*** Begin section ***

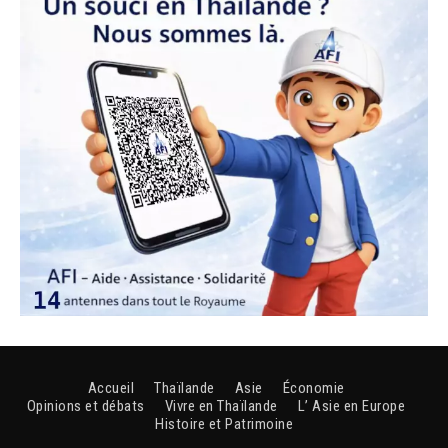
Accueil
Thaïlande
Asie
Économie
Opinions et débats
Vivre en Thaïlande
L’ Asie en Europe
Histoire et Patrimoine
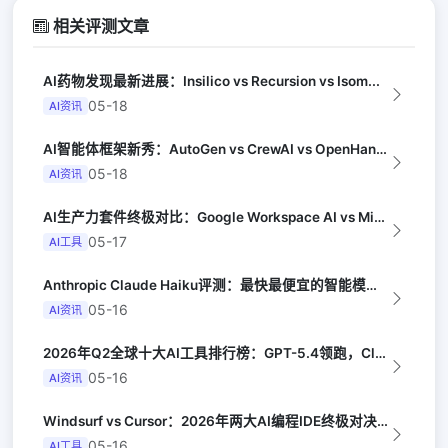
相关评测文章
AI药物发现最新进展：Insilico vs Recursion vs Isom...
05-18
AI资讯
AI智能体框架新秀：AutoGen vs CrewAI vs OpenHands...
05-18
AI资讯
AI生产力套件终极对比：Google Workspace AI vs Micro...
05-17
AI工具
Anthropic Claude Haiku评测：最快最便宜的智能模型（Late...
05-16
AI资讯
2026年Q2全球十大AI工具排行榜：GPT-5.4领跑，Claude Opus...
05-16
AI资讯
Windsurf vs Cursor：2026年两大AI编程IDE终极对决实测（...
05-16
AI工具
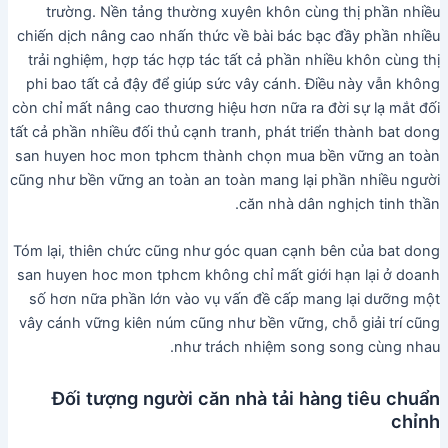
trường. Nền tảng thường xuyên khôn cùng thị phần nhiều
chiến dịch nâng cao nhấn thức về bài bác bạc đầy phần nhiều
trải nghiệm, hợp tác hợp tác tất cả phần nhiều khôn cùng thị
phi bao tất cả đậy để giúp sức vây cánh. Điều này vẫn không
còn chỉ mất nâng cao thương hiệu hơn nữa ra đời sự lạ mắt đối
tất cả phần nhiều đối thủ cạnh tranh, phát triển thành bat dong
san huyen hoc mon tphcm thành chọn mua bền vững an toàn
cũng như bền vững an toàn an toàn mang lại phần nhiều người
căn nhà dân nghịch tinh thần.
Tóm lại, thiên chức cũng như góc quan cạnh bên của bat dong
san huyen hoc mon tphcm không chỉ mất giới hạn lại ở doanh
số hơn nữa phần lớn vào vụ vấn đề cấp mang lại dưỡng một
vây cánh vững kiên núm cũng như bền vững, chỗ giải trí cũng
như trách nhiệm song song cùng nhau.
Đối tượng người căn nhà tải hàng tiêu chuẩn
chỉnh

*** End section ***
*** Begin section ***

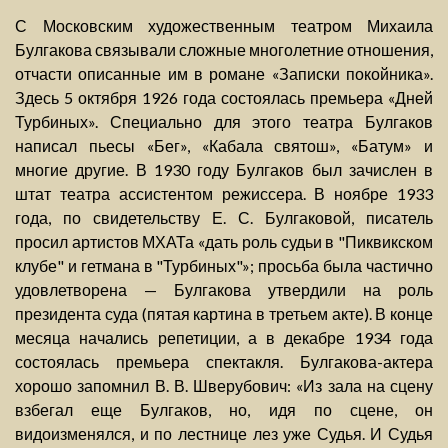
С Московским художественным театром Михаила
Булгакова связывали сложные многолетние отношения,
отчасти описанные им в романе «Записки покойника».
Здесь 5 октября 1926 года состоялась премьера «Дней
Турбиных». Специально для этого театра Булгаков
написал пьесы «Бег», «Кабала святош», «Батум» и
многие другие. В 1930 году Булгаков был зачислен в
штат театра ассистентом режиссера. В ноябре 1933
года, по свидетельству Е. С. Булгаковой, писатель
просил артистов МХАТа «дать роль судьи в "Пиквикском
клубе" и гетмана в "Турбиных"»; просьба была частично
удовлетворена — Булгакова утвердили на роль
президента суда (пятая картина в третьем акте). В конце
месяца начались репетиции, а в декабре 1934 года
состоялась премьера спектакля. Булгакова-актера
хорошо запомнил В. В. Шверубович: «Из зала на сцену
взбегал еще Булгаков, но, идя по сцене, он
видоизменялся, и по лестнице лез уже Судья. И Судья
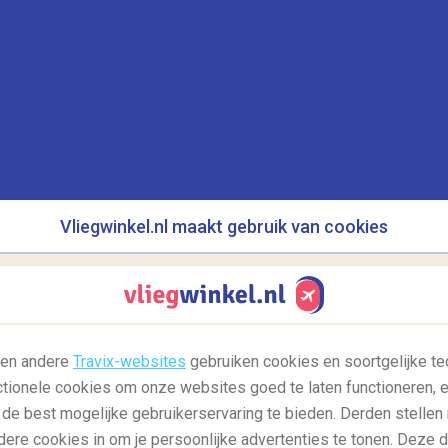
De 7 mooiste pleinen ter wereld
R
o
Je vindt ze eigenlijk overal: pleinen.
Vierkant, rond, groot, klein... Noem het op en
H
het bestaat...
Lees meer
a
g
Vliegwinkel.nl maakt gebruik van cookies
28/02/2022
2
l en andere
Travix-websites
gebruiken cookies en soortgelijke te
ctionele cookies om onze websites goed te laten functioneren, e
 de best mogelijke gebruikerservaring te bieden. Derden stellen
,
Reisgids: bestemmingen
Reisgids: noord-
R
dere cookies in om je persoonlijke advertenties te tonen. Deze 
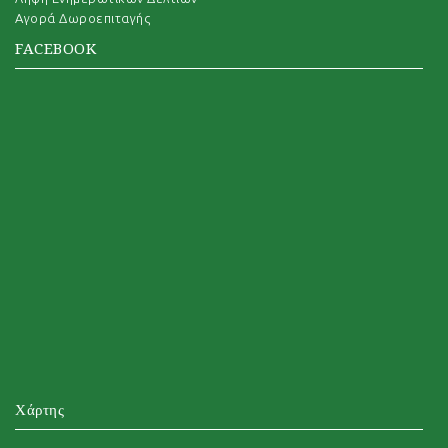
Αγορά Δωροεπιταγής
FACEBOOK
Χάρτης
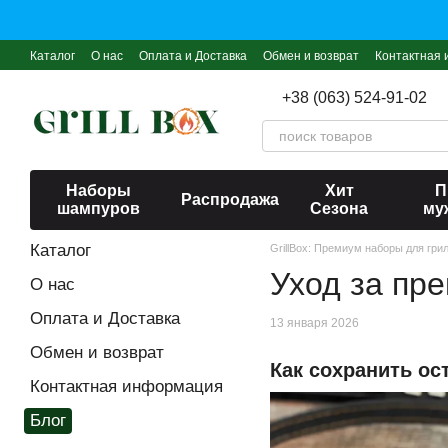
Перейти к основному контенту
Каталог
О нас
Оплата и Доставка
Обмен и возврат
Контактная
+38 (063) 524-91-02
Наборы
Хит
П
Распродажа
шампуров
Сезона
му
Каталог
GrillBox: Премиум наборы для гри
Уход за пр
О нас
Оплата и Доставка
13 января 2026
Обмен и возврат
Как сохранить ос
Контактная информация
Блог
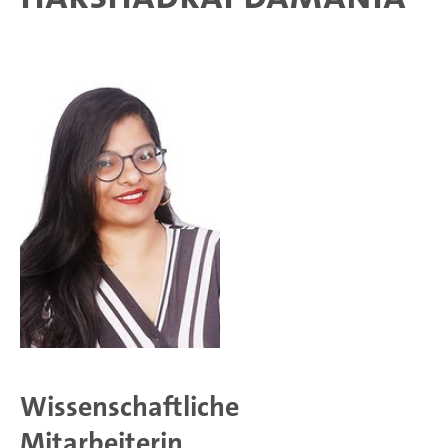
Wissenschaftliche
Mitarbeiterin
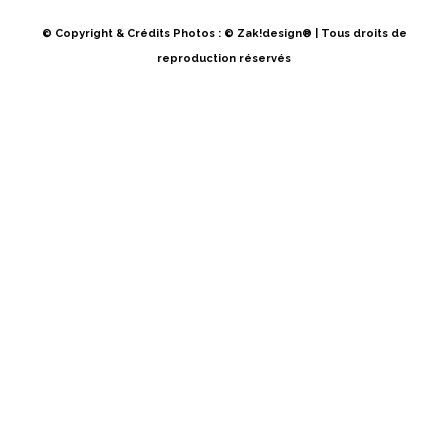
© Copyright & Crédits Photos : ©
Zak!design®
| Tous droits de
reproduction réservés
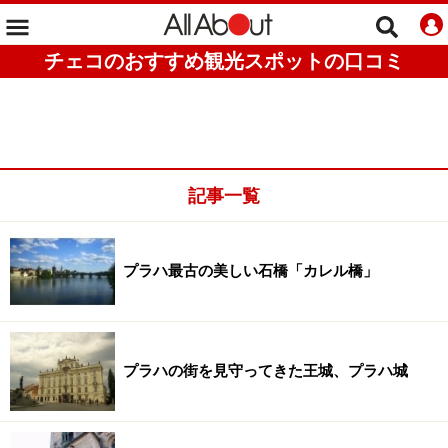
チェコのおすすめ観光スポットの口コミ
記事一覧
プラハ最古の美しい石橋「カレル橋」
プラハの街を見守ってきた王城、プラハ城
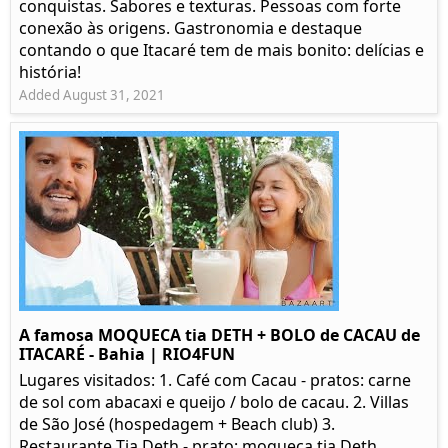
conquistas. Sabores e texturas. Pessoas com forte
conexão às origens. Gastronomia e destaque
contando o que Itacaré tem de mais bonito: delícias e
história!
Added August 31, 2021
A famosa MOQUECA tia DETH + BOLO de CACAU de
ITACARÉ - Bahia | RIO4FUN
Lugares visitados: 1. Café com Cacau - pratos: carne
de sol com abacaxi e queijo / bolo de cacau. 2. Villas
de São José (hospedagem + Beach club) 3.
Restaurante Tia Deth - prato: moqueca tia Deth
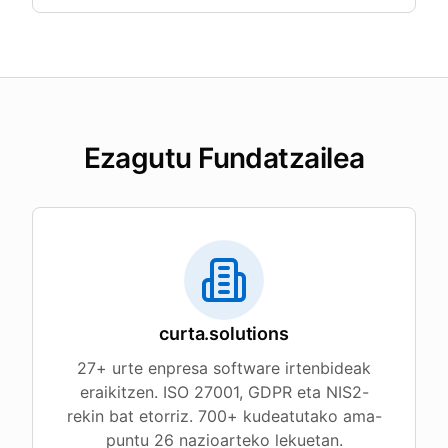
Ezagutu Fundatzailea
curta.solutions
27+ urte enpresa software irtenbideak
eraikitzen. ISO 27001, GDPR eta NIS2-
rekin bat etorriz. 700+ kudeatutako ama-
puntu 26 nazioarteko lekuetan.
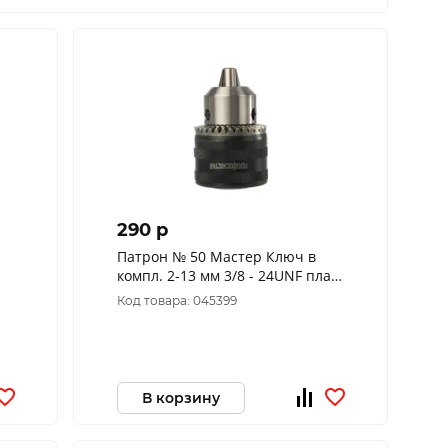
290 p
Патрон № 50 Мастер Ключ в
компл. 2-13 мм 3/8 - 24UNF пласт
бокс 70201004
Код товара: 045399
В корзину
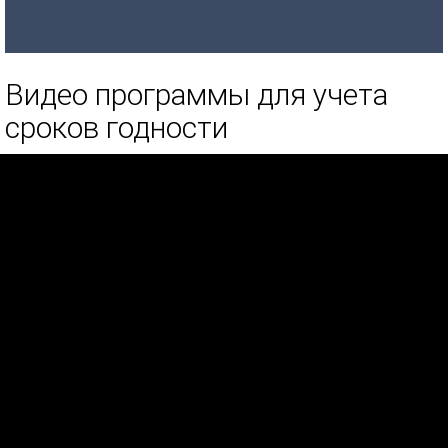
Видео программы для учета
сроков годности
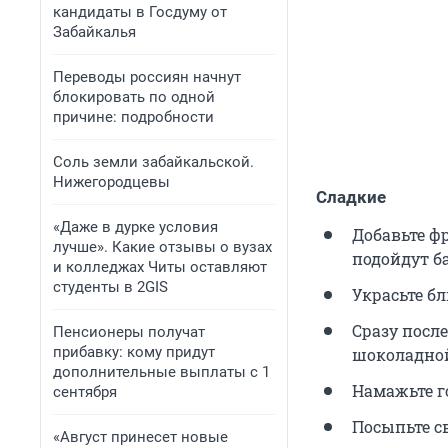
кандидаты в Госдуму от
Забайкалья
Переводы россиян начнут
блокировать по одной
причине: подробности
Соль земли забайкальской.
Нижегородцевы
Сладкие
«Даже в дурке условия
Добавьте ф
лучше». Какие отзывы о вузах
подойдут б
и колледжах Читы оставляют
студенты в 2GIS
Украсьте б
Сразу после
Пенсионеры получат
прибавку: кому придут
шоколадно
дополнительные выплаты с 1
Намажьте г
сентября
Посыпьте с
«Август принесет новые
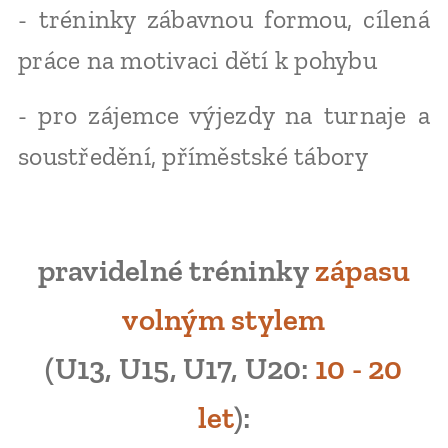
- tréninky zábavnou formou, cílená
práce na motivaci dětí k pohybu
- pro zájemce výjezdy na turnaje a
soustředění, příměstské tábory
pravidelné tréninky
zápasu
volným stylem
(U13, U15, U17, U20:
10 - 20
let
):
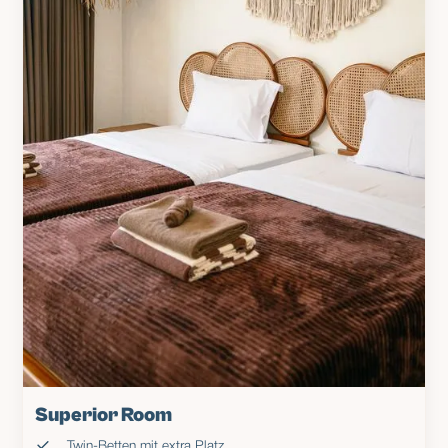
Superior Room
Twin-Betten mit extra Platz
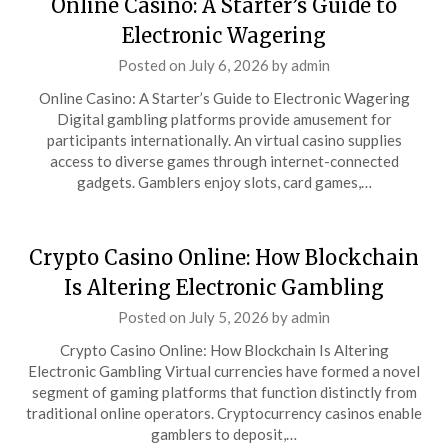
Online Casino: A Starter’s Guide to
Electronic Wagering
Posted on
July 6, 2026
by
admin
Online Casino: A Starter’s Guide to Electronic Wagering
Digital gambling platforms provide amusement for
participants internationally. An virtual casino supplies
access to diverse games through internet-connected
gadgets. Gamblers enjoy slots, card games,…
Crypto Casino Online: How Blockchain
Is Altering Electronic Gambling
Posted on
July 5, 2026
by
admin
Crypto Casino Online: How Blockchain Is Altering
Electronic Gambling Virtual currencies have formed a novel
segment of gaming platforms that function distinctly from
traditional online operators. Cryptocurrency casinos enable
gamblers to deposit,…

*** End section ***
*** Begin section ***

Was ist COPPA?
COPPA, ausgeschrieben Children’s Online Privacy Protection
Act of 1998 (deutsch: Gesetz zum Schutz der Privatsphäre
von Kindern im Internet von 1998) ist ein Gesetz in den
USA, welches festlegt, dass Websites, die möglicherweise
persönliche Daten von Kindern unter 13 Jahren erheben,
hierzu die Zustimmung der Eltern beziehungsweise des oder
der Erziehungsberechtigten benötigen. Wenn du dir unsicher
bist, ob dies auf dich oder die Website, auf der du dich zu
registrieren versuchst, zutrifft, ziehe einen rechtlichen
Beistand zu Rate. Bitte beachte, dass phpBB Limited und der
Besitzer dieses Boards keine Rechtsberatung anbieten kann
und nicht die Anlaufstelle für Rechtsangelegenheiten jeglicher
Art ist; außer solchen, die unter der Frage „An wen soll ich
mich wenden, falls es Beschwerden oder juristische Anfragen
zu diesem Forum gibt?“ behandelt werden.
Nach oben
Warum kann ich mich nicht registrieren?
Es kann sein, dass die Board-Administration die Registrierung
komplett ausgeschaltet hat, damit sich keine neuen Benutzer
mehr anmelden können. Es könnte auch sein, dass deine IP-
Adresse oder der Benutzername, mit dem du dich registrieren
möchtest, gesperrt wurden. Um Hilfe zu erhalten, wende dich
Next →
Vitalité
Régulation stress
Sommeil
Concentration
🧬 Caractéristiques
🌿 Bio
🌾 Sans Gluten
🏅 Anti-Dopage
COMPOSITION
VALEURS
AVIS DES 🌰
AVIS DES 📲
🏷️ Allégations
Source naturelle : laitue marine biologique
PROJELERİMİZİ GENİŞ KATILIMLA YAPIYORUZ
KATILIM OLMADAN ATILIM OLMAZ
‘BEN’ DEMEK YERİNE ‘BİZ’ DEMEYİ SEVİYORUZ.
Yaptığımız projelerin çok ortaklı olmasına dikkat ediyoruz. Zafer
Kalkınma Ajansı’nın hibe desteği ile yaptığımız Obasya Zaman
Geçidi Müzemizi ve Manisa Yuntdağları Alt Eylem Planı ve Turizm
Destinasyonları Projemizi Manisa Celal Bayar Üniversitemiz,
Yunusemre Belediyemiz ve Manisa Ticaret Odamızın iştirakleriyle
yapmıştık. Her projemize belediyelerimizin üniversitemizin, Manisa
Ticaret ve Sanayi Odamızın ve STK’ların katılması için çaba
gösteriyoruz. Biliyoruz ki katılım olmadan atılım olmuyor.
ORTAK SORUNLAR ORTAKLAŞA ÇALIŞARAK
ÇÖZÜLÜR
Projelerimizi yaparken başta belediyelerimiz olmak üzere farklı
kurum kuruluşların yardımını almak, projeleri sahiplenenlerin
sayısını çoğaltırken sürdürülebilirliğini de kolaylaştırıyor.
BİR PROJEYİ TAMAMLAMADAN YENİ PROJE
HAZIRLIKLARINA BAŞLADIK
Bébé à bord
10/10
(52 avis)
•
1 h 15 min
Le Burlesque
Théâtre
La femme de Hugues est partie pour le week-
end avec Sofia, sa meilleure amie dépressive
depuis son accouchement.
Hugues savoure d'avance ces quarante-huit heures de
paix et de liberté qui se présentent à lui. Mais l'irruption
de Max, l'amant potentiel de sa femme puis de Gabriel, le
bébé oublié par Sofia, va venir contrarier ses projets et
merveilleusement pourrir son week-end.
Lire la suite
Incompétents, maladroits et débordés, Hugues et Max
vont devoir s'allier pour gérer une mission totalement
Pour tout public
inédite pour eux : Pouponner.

*** End section ***

# WHAT THE TASK REQUIRES
All lines holding the word "platforms" must be found in the listing and copied.

# YOUR SOLUTION
Digital gambling platforms provide amusement for
segment of gaming platforms that function distinctly from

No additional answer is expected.